Four faculty and nine graduate students have been awarded research support from the Office of Global Engagement in the last round of the Global Mobility Program’s Faculty Research Grant and Graduate Research Fellowship.

PROVIDENCE, R.I. [Brown University] — The Office of Global Engagement has announced its latest round of Global Mobility Program funding recipients. The Faculty Research Grants and Graduate Research Fellowship were created to fund faculty and graduate student research abroad that falls under one of the themes highlighted in Building on Distinction, the University’s strategic plan.

The program also encourages applications from students and faculty who are working with current or potential international partner institutions as a way of strengthening Brown’s relationship with those institutions.

The Graduate Research Fellowships support doctoral-level research abroad for a period of three months during the summer or one academic semester and range from $9,000 for summer research to $13,000 for one academic semester. Funding for the fellowships is provided through a partnership with the Office of Global Engagement, the Graduate School and the Office of Academic Development, Diversity and Inclusion.

Faculty Research Grants support faculty research abroad for a period of two to six weeks and range between $1,800 and $8,000 depending on the country where research will be conducted and the length of stay.
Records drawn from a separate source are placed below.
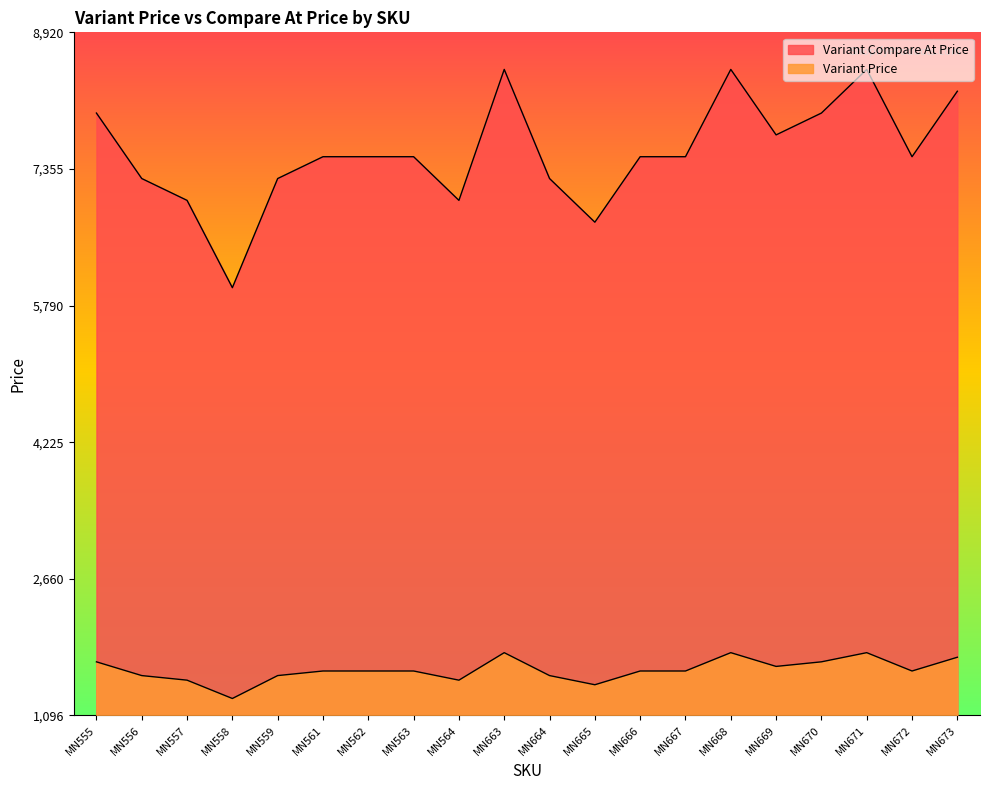

True or false: Variant Price and Variant Compare At Price intersect in this chart.

False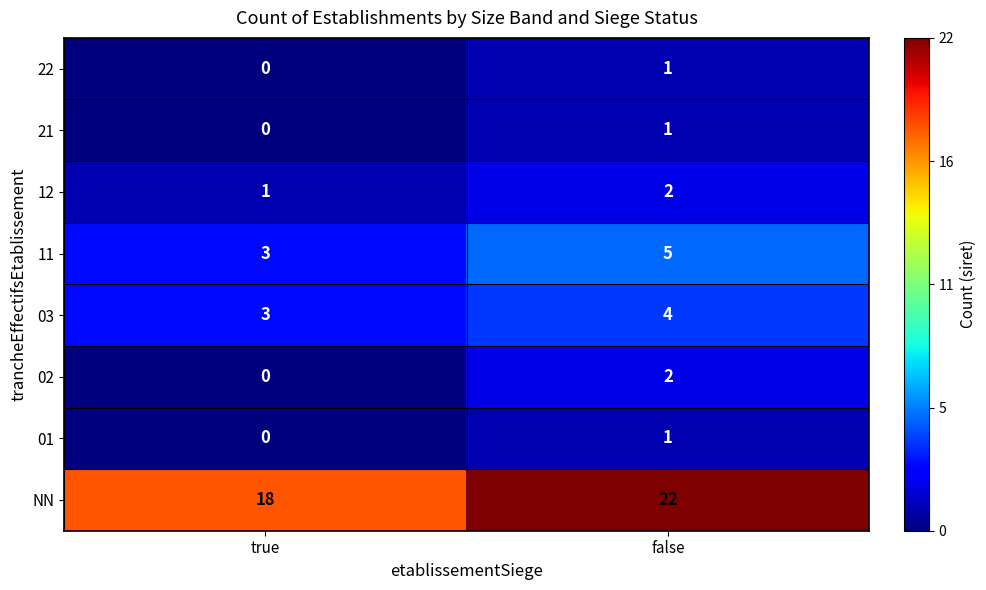

At which label is 21 closest to 0?

true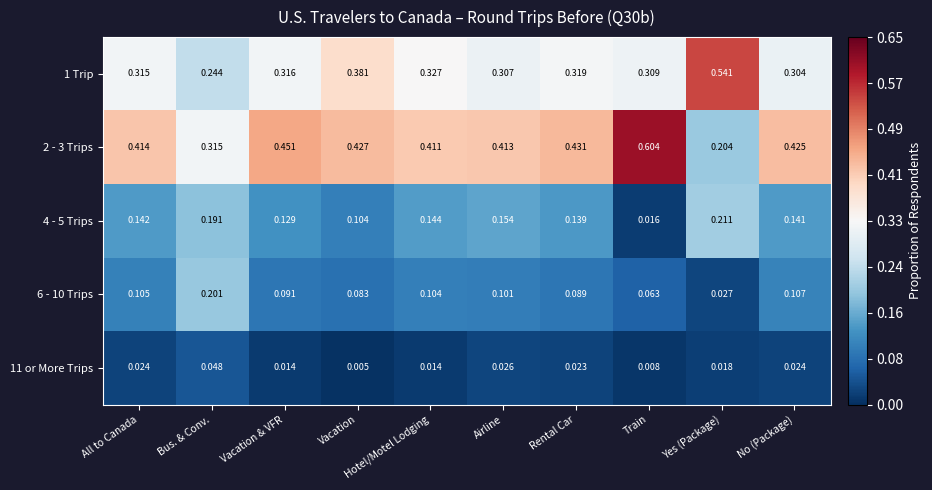

Where is 6 - 10 Trips nearest to the value 0?

Yes (Package)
Faculty Research Grant recipients

  • Kenny Breuer, engineering, for Magnetic Robotic Micro-Swimmers in France;
  • Masako Fidler, Slavic studies, for Extracting Human Experience from Large Language Corpora in the Czech Republic;
  • Lina Fruzzetti, anthropology, for Graffiti Challenge: Two Indian Cities Take on Silenced Issues in India;
  • Andrew Leslie, ecology and evolutionary biology, for Using the Fossil Record of Patagonia to Unravel the History of Southern Hemisphere Forests in Argentina.

Graduate Research Fellowship recipients

  • Shamara Wyllie Alhassan, Africana studies, for Trodding the Path to the Maternal Goddess: Rastafari Women’s Intellectual Histories and Activism in Jamaica and Ghana in Jamaica;
  • Ben Bradlow, sociology, for The Politics of Urban Inequality in São Paulo in Comparative Perspective in Brazil;
  • Evan Cesanek, cognitive science, for Exploring Sensorimotor Recalibration of Reach-to-Grasp in Italy;
  • Malay Firoz, anthropology, for Liminal Sovereignty: The Politics of Humanitarian Aid in Jordan and Lebanon;
  • Katherine Freeze, ethnomusicology, for The Cry of the Tanbur: Strategic Self-Representation at the Gurminj Museum of Musical Instruments in Dushanbe, Tajikistan ;
  • Elizabeth Gray, comparative literature, for Latin American Cartoneras: Alternative Publishing, Poetry, and Social Justice in Argentina and Chile;
  • Andre Pagliarini, history, for Much Less a Nation: Reformism and its Discontents in Modern Brazil, 1945-1995 in Brazil;
  • Sylivia Shangani, behavioral social sciences, for Evaluation of Healthcare Workers’ Competence in Providing Comprehensive HIV Care to Men Who Have sex With Men in Western Kenya ;
  • Bill Skinner, history of art and architecture, for Scientific Architecture through the Caribbean, 1910-45 in the United Kingdom.